Wilderness groups were joined by hunting and fishing guides who say Interior Secretary Ken Salazar has been right to take a "cautious" approach to energy development on public lands, despite criticism by the oil and gas industry and some Utah politicians.
In a Wednesday teleconference, representatives from The Wilderness Society and the National Wildlife Federation defended Salazar's decision earlier this year to pull 77 oil and gas leases that had been offered at a controversial Bureau of Land Management auction in December 2008.
"The review by the BLM staff of the flawed Utah leases offers a lot of good ideas for moving forward," said Ann Morgan, The Wilderness Society's vice president for public lands and a former BLM state director in Colorado and Nevada.

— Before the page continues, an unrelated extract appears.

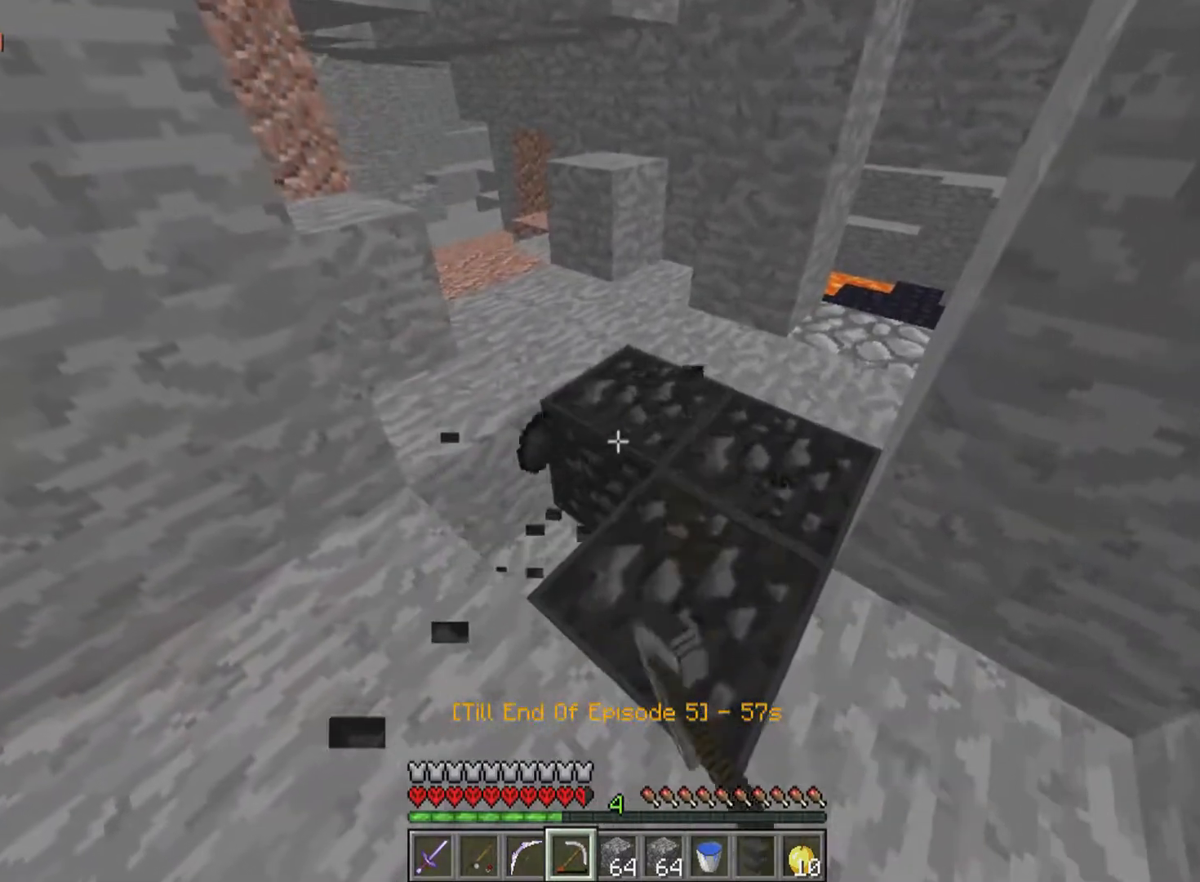
{"keys": [], "mouse": ["left"], "events": [[217, "w", "down"], [417, "w", "up"]]}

"It is the right time for the Interior Department to step back," she said, adding that "the public should expect a new interior secretary would examine how business is being done."
Morgan and other teleconference participants stressed that they are not opposed to energy development, but feel oil and gas producers were granted inordinate access and little oversight during the Bush administration.
"It is the BLM who are the stewards of our natural resources, not the oil and gas industry, who should decide when, where and how development occurs," Morgan said.
Industry indignation and politically conservative furor erupted after Salazar announced in February he was pulling back 77 parcels of oil and gas leases that had been proffered, bid on and won at a Salt Lake BLM auction.
Saying that many of them were located on the doorsteps of "iconic" Western treasures and national parks, Salazar yanked the parcels and said an on-the-ground team would then determine their suitability for resource development.
In October, Salazar announced that eight of the parcels were not suited for oil and gas development, 17 were appropriate and 52 would remain on hold pending additional review.
John Gale, a sportsman and National Wildlife Federation representative, said such scrutiny is warranted given the potential threats to prime hunting and fishing grounds by pell-mell exploration.
Additional land offered for development should be done at a slow, cautious pace, especially since so much land bid on and won by would-be oil and gas developers remains untouched, he said.
"I don't know where they grew up, but you don't ask for a second helping if you have not touched what is on your plate already," Gale said.
The teleconference was organized in response to recent criticisms launched by the oil and gas industry, which has said Salazar's decision to yank the leases turned seven years of review on its head and ignored land management decisions by his own staff.